There I was at the race start trying to shove a bagel and peanut butter down my throat so weak I kept dropping the bagel and covering myself in peanut butter. I washed it down with Gatorade hoping for a reprieve, a brief glimpse of feeling better. It was not to be found. I slowly went through the motions of getting ready. I had no energy to talk to anyone and had to sit periodically as I was very dizzy. This was serious and I was wondering how stupid I was to take a dog team out in this condition. Should I scratch? Should I hope for the best? I didn’t know what to do. Like the true Finlander I am I kept pushing forward.
Then I puked behind the trailer; not once, but three times. What the hell am I doing? By now it was time to hook up dogs and before I knew it I was at the starting line with my Sons of Anarchy crew. The name should say it all. They are a bunch of bad asses and I just hoped they didn’t give me grief. Leaders: Penny, Yona, Nickle, Magnus, Teller, Eva, Nero, Anders. It is all very fuzzy. Thankfully, the fresh cold (1 degree F) air woke my butt right out of the stupor I had been wandering around in and I was able to focus. I knew though that I was going to be useless on that sled going up the hills, but I was going to make the best of it. Right out of the chute the team climbed a steep hill and I was thankful it was right out of the chute. I didn’t have to wait long before we encountered more.
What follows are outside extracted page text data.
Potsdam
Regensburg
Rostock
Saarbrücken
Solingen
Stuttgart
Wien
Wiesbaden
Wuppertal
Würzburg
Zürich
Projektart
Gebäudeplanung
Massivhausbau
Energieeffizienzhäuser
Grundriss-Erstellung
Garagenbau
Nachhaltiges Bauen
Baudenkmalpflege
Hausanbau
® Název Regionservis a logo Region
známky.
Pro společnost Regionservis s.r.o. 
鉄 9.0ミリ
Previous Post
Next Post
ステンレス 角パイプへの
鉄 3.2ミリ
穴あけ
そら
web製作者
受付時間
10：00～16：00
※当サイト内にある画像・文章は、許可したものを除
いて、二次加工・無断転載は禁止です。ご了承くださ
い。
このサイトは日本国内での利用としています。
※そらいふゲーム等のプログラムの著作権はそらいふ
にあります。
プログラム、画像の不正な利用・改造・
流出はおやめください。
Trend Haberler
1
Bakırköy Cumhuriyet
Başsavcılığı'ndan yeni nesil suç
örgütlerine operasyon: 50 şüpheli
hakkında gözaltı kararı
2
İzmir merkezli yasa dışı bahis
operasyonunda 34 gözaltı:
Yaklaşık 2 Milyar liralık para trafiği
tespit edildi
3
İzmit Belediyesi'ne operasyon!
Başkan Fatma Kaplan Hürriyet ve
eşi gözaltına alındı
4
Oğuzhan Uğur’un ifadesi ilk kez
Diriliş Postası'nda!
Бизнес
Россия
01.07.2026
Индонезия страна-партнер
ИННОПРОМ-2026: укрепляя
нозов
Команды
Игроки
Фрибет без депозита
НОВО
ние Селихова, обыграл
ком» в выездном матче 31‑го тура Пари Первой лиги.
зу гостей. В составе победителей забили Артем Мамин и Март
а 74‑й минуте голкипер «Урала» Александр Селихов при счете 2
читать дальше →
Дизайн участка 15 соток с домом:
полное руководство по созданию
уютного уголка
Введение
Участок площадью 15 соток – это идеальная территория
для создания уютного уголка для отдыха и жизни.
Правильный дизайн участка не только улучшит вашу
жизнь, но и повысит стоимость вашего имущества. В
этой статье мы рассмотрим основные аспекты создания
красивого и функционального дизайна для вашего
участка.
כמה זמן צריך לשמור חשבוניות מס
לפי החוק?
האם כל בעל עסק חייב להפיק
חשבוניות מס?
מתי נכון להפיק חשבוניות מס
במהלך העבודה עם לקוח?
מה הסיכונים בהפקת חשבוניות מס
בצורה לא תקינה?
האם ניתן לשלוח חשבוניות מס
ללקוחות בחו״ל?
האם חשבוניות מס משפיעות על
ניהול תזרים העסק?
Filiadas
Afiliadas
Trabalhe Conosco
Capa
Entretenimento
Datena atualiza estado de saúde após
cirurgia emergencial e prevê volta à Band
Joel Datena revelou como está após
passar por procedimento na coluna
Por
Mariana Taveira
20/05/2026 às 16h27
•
The first hill I attempted to pedal quickly overcame me with exhaustion so I had to just allowed the dogs to work.
Bruce told me the trail was not technical and it was beautiful and easy. Lesson One – Never listen to husband! As we started rolling along, it was gorgeous and I was really enjoying the twisty, rolling trail through the woods. Then just as I was relaxing and enjoying life; it changed. We had rolled nicely up some descents and as the saying goes, “What goes up, must come down” and so we did; hard and fast. The trail suddenly became technical and I was doing a little wrenching on the sled to keep her upright. This made me forget all about my physical problems as I focused on not rolling it. To make it more exciting, we started to meet all the teams head on coming from the turn around. We’d be flying down the switchbacks only to come around a blind corner to meet another team on the return trip on the wrong side of the trail. At one gradual decline, I saw Lina Streeper coming up hill and she yelled, “There’s a really steep corner coming up Monica!” I’m thinking, “Oh shit, this one required a warning!” Yep, she was right. We came down fast and for you flatlanders sometimes you are cooking 17+ mph while on the pad only to have to come off so you can make the corner. It takes your breath away! Apparently, there were a few teams that spilled and rolled in this section. Then after what I’ll now refer to as Lina’s turn, I came to a complete “U” in the trail. That was fun! We used to rate scary things by their butt pucker factor. Well, I had no worries about my bowels letting loose as things were puckered at about a 7-8 during this section. There was nothing getting through there to my delight.
I was very thankful I took leaders that stayed to the right, as it gave me a measure of confidence on so many blind corners. I had one exciting pass as I came down the hill and there were two teams coming up; one on my side and another on the other side. The team chose to hug the right even closer and we blew right through them. Whew! Then just as the trail came down I realized all those people going the other way coming up were running and pumping with 10-12 dog teams and soon that was going to be me with an 8 dog team. I knew it was going to suck.
We made the turn around and started to climb and it sucked. I had to help the team as some of these were steep. Unfortunately, I was a useless lump of flesh that day and my best was barely an effort. I was definitely the weak link. I kept wondering why I had signed up to do this. Despite the tough climbs the team had spunk in them and when we started rolling back they were ready to run. I allowed them to open it up a bit, but cautiously kept them under 16 on the downhills. They did so well on the climbs out that I was shocked at the down hills on the way back. When I knew we were close I let them open it up and the team was hitting 17.5 mph with ease and I was impressed. They stopped the time at the top of the first hill thank goodness because I cannot imagine racing down that thing to the finish.
After the race was over I felt a ray of hope that I might have crested the hill of my illness as I was no longer dizzy and I was starving. I very cautiously got a sandwich on the drive over to Alpine and then I waited …… the suspense was torture ……. No rumbling ….. bonus ……..No need for the bathroom … bonus …… please let this be over!! At the end of day 1, I was 3 minutes behind John and only 20 some seconds in front of Liz. It was close, but I really had my work cut out for me to make up 3 minutes on a 28 mile trail the next day. The question was, “Would I be able to function on Sunday?”
Bruce had a great run and was very pleased with the dog’s performance. His superstar Pakwa had a great day and was the team’s throttle. He realized as he was going down the hills that his “non-technical” explanation was not going to go over well with me; “OOPS!”. He finished 20 some seconds behind Lina and only a couple minutes in front of JR. It was a very close field. Leaders: Pakwa, Fala, Lumpy, Dime, Aslan, Euro, Peace, Jasper, Guru, Durango, Kroner, Chepi.